**WHAT NEEDS TO BE DONE:**
How many lines below include the string "kind"? State the number alone.

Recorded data
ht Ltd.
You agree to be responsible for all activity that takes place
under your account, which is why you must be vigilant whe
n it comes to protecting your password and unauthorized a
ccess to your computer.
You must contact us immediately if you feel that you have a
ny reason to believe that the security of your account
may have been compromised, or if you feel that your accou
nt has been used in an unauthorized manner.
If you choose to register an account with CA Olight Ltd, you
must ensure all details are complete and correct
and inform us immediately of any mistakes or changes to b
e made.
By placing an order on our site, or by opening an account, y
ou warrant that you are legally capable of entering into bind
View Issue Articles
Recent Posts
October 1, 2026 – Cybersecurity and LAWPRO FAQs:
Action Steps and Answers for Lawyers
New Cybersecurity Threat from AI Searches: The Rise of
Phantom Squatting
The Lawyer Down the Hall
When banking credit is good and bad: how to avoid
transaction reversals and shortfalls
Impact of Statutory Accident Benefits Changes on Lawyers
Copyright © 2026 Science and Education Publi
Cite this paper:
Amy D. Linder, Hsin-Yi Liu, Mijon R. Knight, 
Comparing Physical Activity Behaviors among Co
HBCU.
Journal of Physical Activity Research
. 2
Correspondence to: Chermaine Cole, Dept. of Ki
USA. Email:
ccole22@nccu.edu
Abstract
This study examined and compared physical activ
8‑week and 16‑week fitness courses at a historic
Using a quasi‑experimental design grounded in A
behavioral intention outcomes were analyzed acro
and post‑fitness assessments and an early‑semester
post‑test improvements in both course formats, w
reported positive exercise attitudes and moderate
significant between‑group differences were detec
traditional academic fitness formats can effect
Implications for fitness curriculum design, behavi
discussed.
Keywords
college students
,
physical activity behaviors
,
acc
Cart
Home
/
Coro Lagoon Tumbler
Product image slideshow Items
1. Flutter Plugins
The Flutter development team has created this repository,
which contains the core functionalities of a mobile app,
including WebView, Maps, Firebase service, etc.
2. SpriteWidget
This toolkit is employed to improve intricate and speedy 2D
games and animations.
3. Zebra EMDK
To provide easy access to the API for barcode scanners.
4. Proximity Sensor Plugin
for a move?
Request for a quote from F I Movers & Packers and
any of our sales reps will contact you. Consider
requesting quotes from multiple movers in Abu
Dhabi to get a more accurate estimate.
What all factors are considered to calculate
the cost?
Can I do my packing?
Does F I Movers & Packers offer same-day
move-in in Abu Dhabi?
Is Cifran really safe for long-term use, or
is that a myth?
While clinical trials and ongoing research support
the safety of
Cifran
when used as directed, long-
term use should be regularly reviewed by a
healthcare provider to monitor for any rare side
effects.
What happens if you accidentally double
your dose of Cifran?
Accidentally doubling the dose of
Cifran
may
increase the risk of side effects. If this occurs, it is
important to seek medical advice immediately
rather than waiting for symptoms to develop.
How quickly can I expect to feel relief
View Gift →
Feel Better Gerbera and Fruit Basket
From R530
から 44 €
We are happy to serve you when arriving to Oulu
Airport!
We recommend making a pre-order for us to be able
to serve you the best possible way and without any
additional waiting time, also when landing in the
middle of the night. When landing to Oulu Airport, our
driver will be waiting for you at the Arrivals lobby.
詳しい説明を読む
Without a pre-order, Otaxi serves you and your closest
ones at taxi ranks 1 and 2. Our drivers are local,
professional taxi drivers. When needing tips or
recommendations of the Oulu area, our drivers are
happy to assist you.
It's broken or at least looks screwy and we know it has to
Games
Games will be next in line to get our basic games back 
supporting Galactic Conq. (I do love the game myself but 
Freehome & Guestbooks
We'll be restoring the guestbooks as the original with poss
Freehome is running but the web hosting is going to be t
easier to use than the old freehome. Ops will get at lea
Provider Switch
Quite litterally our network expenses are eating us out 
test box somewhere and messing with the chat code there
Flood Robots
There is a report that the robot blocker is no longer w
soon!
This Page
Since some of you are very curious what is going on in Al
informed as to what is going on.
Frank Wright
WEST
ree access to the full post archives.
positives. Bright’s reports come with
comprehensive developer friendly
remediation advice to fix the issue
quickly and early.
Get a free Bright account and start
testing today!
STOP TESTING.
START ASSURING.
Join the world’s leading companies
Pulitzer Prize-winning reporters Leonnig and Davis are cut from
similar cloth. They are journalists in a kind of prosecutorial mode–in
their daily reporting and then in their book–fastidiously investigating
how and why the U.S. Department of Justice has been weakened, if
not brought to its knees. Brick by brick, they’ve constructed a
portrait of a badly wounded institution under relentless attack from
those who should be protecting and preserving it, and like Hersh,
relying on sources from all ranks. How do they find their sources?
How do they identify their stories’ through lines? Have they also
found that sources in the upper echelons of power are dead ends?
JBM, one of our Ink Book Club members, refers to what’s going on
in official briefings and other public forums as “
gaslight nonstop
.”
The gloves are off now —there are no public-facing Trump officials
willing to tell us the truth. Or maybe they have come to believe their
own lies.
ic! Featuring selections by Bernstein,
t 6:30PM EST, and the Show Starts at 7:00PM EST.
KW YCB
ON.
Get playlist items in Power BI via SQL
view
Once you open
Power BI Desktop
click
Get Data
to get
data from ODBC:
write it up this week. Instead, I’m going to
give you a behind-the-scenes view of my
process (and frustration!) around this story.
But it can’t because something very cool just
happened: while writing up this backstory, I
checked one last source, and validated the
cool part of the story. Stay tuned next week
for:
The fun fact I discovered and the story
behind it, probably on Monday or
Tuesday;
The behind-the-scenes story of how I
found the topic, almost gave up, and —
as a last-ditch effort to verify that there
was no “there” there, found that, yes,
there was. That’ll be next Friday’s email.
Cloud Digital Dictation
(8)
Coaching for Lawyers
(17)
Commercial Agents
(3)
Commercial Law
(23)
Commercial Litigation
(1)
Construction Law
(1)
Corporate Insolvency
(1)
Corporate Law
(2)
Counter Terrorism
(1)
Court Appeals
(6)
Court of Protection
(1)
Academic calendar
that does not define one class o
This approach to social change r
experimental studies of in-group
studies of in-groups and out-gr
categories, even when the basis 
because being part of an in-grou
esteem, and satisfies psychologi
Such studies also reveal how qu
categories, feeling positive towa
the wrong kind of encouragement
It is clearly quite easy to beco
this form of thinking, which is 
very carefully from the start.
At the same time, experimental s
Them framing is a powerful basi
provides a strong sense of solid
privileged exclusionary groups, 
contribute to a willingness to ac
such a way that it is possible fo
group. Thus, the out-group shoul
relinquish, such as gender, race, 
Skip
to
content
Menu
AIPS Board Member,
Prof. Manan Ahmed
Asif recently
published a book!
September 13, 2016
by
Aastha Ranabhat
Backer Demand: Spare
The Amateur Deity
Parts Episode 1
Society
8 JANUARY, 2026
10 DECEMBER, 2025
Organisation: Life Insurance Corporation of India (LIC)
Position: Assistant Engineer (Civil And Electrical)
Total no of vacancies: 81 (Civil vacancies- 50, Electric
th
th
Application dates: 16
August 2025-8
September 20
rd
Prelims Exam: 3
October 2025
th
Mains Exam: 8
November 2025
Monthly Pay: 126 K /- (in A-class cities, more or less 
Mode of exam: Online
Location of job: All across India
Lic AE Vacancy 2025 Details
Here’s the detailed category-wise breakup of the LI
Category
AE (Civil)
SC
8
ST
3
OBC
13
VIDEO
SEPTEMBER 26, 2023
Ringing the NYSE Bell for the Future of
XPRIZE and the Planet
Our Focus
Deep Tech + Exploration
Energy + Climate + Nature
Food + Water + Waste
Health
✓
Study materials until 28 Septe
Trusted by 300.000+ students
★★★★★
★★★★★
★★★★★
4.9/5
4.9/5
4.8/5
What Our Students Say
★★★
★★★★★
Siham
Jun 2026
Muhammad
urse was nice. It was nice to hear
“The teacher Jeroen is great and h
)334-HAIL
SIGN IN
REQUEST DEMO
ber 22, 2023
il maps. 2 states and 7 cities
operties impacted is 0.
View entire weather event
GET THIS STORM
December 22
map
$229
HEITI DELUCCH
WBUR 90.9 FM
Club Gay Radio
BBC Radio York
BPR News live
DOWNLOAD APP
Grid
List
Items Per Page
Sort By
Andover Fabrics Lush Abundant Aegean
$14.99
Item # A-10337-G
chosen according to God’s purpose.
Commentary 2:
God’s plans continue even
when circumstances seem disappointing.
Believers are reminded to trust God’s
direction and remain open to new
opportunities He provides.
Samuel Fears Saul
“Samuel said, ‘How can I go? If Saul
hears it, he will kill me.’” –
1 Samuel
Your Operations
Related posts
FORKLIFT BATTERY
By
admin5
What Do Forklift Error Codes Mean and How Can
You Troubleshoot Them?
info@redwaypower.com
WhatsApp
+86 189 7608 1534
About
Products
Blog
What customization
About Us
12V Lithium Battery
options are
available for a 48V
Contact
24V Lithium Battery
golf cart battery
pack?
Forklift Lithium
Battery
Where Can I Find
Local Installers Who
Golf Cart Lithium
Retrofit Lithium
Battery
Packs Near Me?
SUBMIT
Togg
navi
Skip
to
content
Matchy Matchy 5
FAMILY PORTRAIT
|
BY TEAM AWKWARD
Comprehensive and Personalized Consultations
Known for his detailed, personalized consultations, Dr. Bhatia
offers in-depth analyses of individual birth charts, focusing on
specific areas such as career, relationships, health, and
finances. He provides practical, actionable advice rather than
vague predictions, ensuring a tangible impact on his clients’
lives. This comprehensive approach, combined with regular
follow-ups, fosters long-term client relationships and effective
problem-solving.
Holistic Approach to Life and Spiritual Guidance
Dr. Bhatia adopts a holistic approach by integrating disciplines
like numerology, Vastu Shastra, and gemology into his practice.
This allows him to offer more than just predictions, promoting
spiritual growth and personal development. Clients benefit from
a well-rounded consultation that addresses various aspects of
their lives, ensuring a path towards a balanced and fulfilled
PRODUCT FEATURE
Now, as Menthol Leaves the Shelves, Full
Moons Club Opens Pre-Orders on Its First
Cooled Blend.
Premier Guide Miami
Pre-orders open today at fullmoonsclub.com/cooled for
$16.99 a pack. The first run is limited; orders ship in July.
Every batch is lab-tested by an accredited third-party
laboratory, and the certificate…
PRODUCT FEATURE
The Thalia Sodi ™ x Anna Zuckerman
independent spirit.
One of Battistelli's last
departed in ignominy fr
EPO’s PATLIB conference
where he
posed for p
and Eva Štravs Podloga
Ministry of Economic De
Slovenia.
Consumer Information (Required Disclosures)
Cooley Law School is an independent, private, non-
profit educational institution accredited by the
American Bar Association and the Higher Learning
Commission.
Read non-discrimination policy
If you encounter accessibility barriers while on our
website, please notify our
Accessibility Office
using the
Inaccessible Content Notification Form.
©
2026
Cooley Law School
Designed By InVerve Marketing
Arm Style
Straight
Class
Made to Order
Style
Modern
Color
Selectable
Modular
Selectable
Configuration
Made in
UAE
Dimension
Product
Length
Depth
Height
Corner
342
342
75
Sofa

**RESPONSE TO THIS EXERCISE:**
2